--- START ---

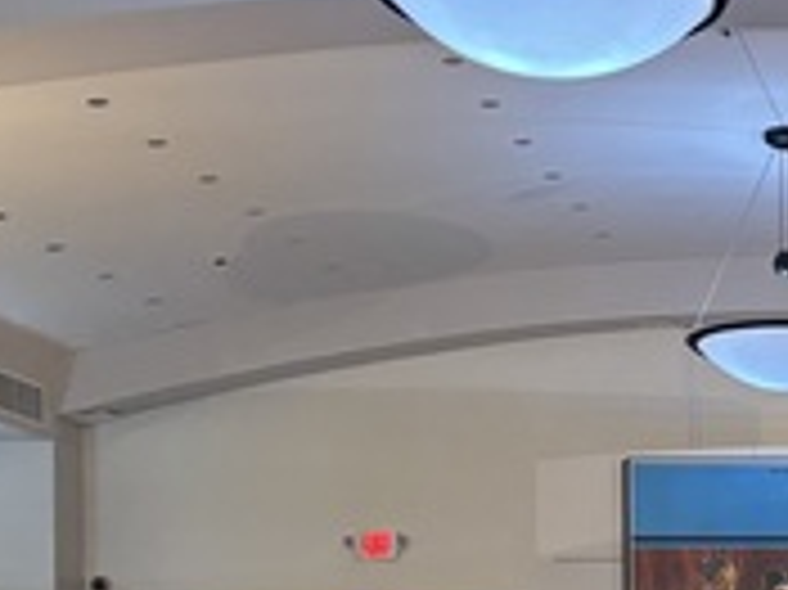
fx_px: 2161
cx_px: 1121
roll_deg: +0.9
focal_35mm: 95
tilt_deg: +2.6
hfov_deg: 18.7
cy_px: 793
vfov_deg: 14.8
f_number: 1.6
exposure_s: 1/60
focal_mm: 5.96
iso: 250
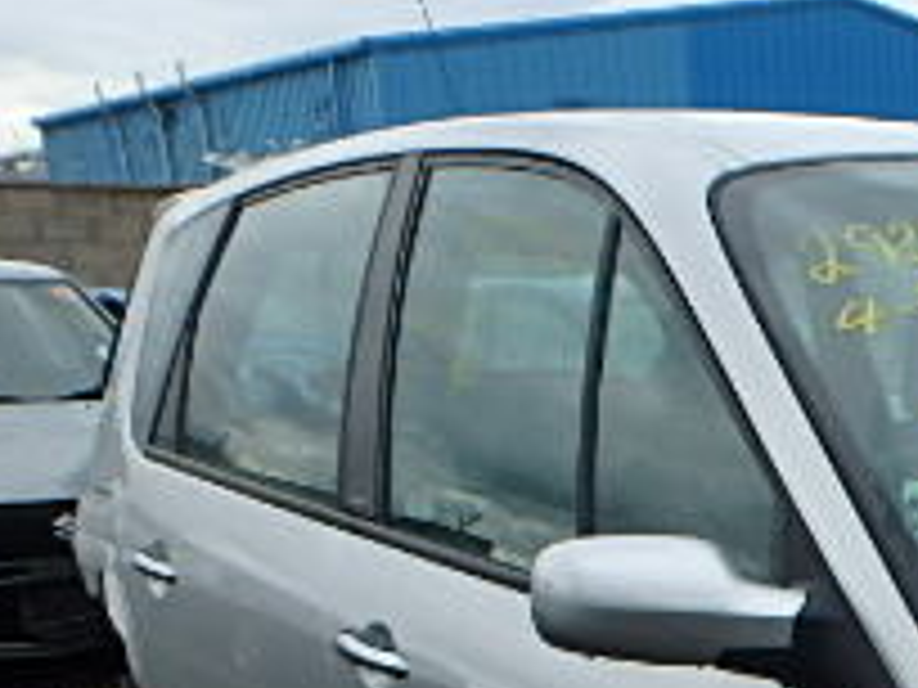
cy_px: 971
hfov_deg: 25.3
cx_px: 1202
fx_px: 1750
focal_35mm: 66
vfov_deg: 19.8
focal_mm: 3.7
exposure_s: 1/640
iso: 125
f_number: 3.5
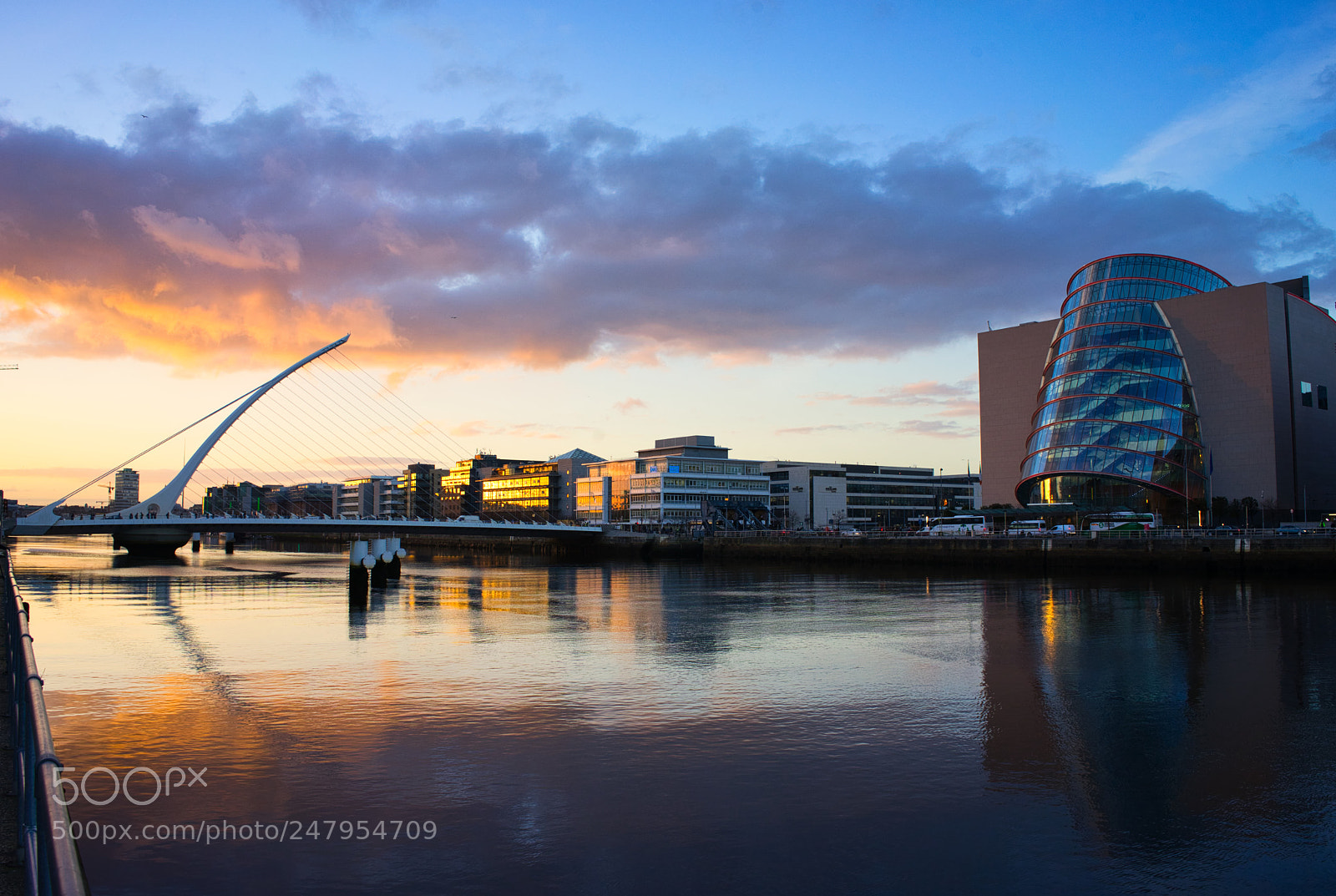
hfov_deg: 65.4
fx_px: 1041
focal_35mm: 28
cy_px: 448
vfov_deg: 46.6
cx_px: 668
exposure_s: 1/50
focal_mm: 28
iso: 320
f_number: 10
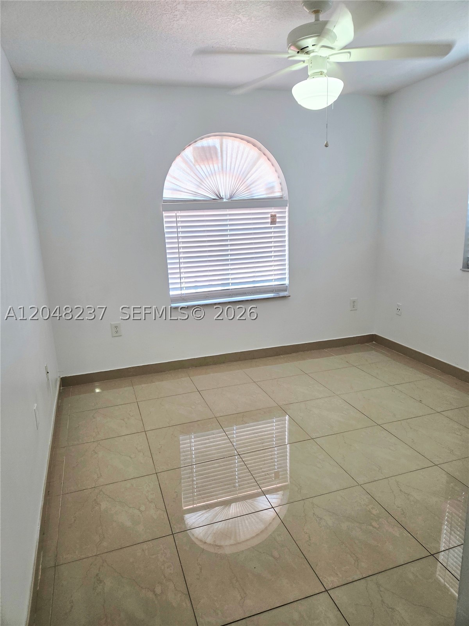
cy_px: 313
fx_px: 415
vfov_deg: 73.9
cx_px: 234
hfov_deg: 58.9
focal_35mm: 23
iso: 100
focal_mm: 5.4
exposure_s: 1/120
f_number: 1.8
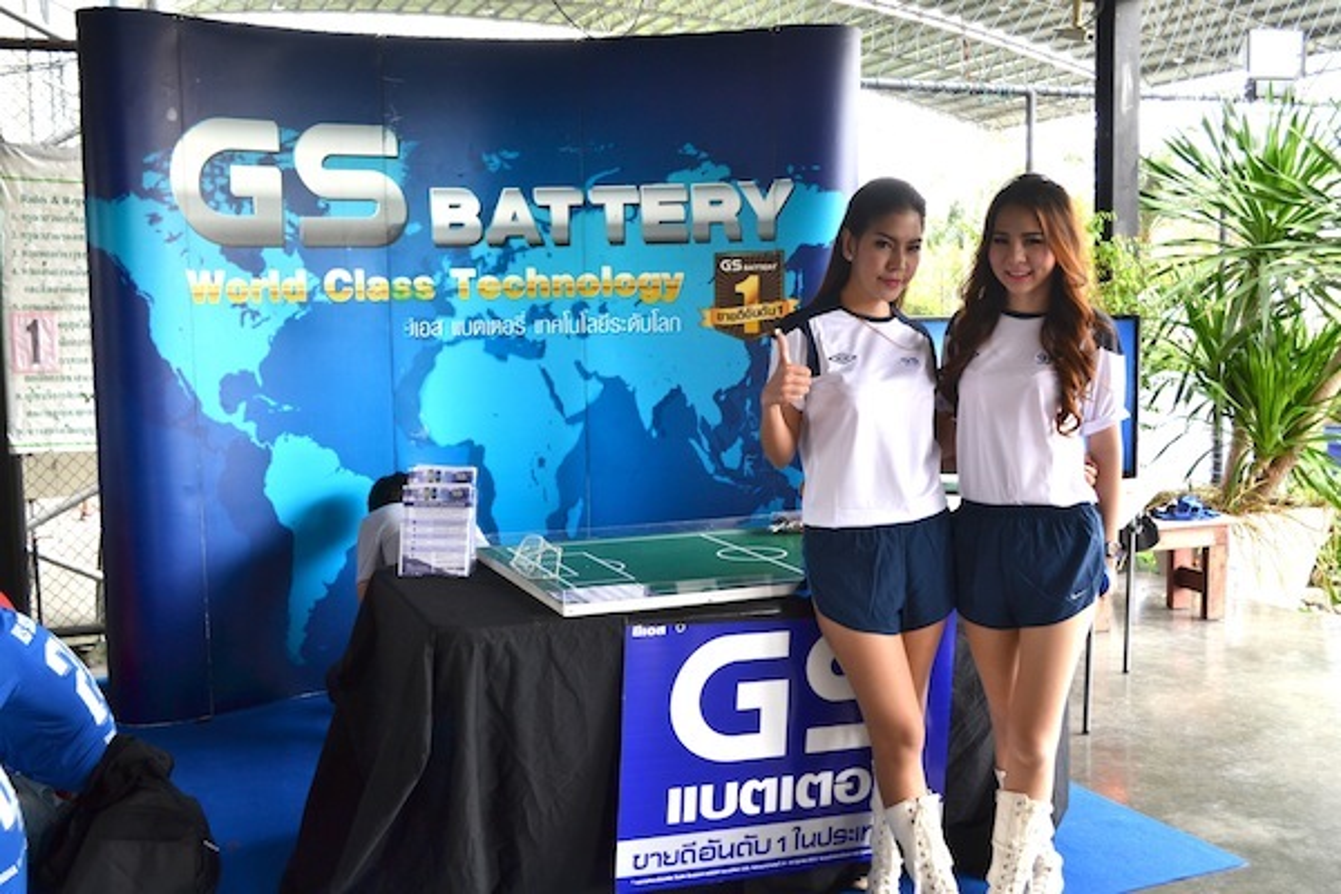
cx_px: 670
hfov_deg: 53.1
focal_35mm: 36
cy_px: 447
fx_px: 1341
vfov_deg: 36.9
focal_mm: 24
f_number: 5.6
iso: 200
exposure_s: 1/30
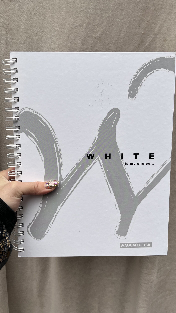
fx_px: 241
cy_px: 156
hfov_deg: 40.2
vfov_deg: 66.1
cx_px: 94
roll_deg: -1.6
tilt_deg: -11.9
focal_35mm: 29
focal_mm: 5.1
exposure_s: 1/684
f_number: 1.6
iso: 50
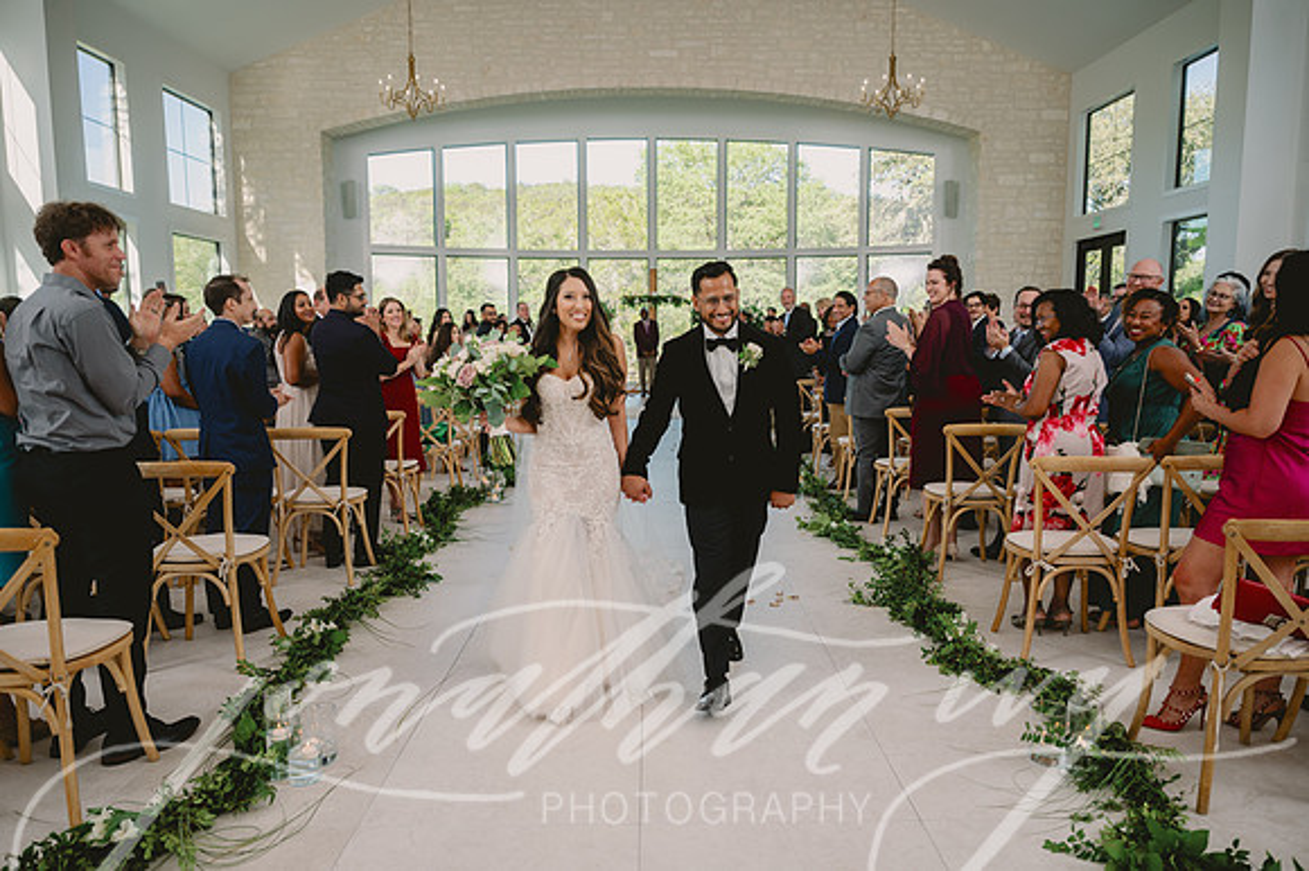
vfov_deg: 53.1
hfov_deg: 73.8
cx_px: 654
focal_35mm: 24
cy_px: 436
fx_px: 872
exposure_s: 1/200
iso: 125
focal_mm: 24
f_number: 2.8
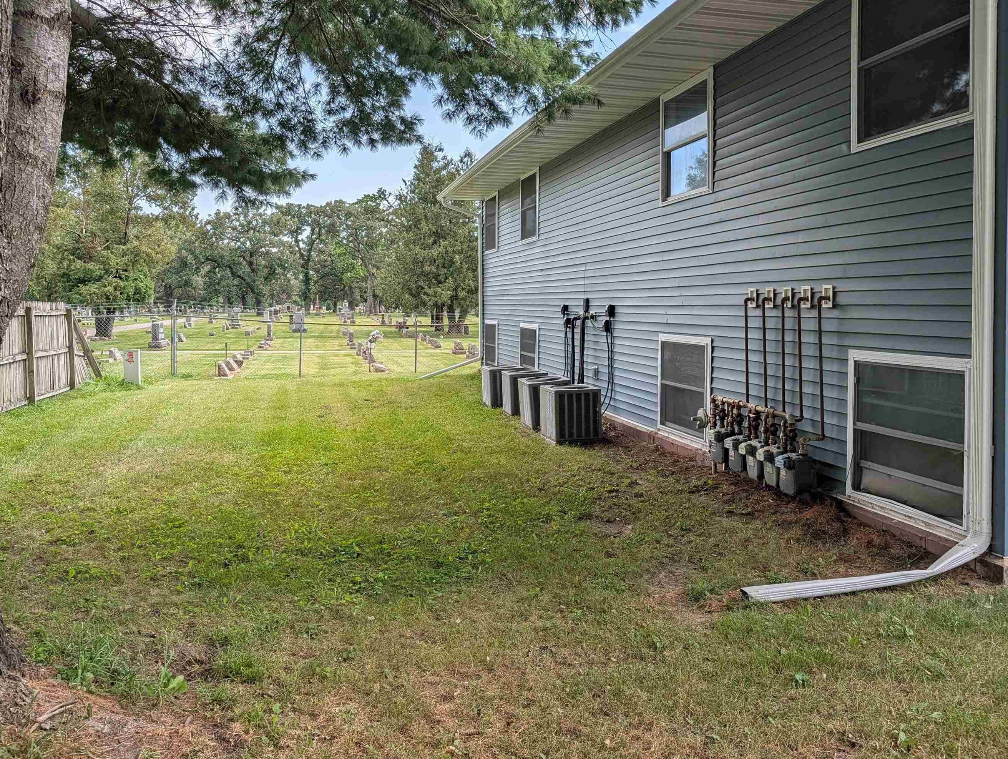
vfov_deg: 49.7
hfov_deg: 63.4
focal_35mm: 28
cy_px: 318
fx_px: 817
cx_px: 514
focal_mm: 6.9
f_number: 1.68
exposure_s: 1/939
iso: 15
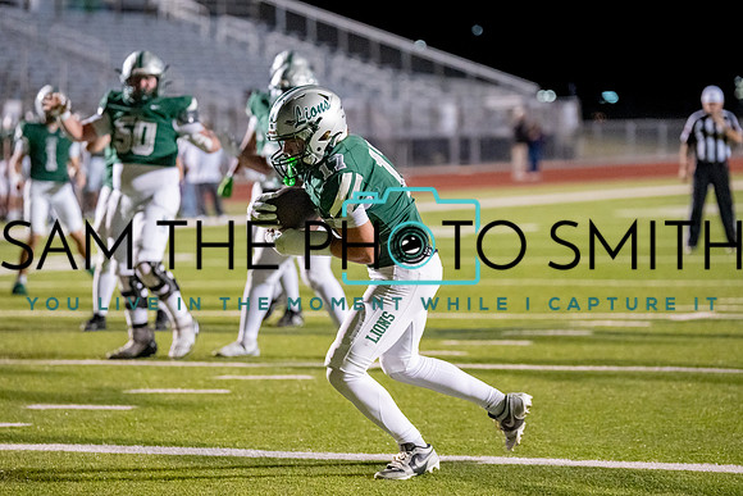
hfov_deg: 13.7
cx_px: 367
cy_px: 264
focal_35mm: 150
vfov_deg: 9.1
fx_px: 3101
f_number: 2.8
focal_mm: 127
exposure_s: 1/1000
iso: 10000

--- END ---

ASSIGNMENT:
Retype the records above exactly, pictures omitted.

RESULT FOR THIS TASK:
fx_px: 2161
cx_px: 1121
roll_deg: +0.9
focal_35mm: 95
tilt_deg: +2.6
hfov_deg: 18.7
cy_px: 793
vfov_deg: 14.8
f_number: 1.6
exposure_s: 1/60
focal_mm: 5.96
iso: 250
cy_px: 971
hfov_deg: 25.3
cx_px: 1202
fx_px: 1750
focal_35mm: 66
vfov_deg: 19.8
focal_mm: 3.7
exposure_s: 1/640
iso: 125
f_number: 3.5
hfov_deg: 65.4
fx_px: 1041
focal_35mm: 28
cy_px: 448
vfov_deg: 46.6
cx_px: 668
exposure_s: 1/50
focal_mm: 28
iso: 320
f_number: 10
cy_px: 313
fx_px: 415
vfov_deg: 73.9
cx_px: 234
hfov_deg: 58.9
focal_35mm: 23
iso: 100
focal_mm: 5.4
exposure_s: 1/120
f_number: 1.8
cx_px: 670
hfov_deg: 53.1
focal_35mm: 36
cy_px: 447
fx_px: 1341
vfov_deg: 36.9
focal_mm: 24
f_number: 5.6
iso: 200
exposure_s: 1/30
fx_px: 241
cy_px: 156
hfov_deg: 40.2
vfov_deg: 66.1
cx_px: 94
roll_deg: -1.6
tilt_deg: -11.9
focal_35mm: 29
focal_mm: 5.1
exposure_s: 1/684
f_number: 1.6
iso: 50
vfov_deg: 53.1
hfov_deg: 73.8
cx_px: 654
focal_35mm: 24
cy_px: 436
fx_px: 872
exposure_s: 1/200
iso: 125
focal_mm: 24
f_number: 2.8
vfov_deg: 49.7
hfov_deg: 63.4
focal_35mm: 28
cy_px: 318
fx_px: 817
cx_px: 514
focal_mm: 6.9
f_number: 1.68
exposure_s: 1/939
iso: 15
hfov_deg: 13.7
cx_px: 367
cy_px: 264
focal_35mm: 150
vfov_deg: 9.1
fx_px: 3101
f_number: 2.8
focal_mm: 127
exposure_s: 1/1000
iso: 10000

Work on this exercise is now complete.